CLEMSON, S.C. (AP) — New Clemson coordinator Wes Goodwin didn’t expect to face questions about his defensive unit so soon.

But Goodwin has plenty of things to fix after Furman of the Football Championship Subdivision outgained the fifth-ranked Tigers 386-374 in Clemson’s 35-12 win on Saturday. They allowed the Paladins to go 10 of 18 on third downs a week after holding Georgia Tech to 237 yards and 2 of 16 on third-down conversions.

“You’re coming free for a reason,” Goodwin said of Clemson’s rushers continually getting beat on screen plays. “So you’ve got to put on the brakes.”

Goodwin expects a tighter, mentally ready group when Clemson plays Louisiana Tech at home on Saturday night.

The Tigers were largely set loose on Georgia Tech in the opener and contained quarterback Jeff Sims to 164 yards with an interception and two sacks. Tyler Huff, a Presbyterian transfer making his second start for Furman, connected on 31 of 40 passes for 259 yards and a touchdown. He, too, was sacked twice.

“Obviously, we did not play screens and the quick game well at all,” Clemson coach Dabo Swinney said. “Just a poor start. I did not like how we played defensively at all.”

Few had questions about Clemson’s defensive prospects with so many talented, fiery, experienced players returning, like defensive ends K.J. Henry and Myles Murphy, and tackles in Bryan Bresee and Tyler Davis.

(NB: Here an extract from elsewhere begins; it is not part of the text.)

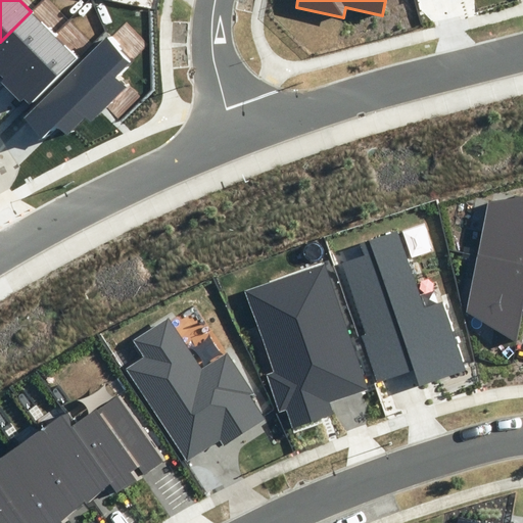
[(52,33),(31,11),(0,42),(0,77),(2,76),(5,79),(52,33)]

However, Davis missed the Furman game as a precaution after Swinney said he was “banged-up” earlier in the week. Goodwin did not know Monday if Davis could play Saturday night against Louisiana Tech.

Another wild card is Bresee, who’s younger sister Ella was honored at Clemson last Saturday in her fight against brain cancer. Bresee went to his family’s home in Maryland following the game when Ella had a setback. Goodwin did not know how long Bresee would be absent.

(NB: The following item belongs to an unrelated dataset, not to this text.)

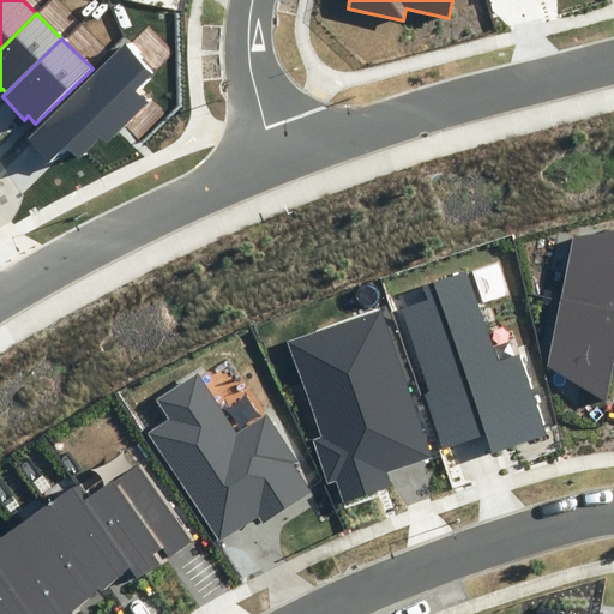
[(158,72),(130,42),(30,138),(52,161),(66,148),(78,160),(100,139),(107,145),(154,101),(142,88),(158,72)]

Tackle Ruke Orhorhoro, who started in place of Davis on Saturday, said the group’s issues were all minor and correctable at practice.

“There (are) just a lot of little mental mistakes, just a lot of fixable stuff,” said Orhorhoro, a fourth-year junior. “Sometimes you need stuff like that to happen so, you know, your strong areas and your weak areas, just little mental stuff that we can fix as a whole.”

Clemson’s defense had its moments against Furman. The Tigers got an interception by linebacker Barrett Carter to end a second-half drive and had a goal-line stand in the fourth quarter to end another Furman drive.

“Just responding to adversity, you want to see your guys rise to the occasion and I thought they did,” said Goodwin, who replaced longtime Clemson coordinator Brent Venables, now Oklahoma’s head coach. “Good to see them show up and respond the right way.”

Cornerback Malcolm Greene is one of two new starters in the secondary this season following the departures of Andrew Booth and Mario Goodrich. Greene said the defense gave up too many quick throws and won’t let that happen again.

“To see a guy wide open in a zone where you know somebody should be on them, it was really rough,” Greene said. “But I know we have guys in the room that love to step up.”

Goodwin has seen his defenders bring a strong focus into each practice since spring and knows they’ll do that this week in preparing for Louisiana Tech of Conference USA. Goodwin was even asked to weigh in on Orhorhoro’s claim that the 6-foot-4, 295-pound defender was the best basketball player on the team.

“I got bigger things to worry about right now than basketball,” Goodwin said with a smile.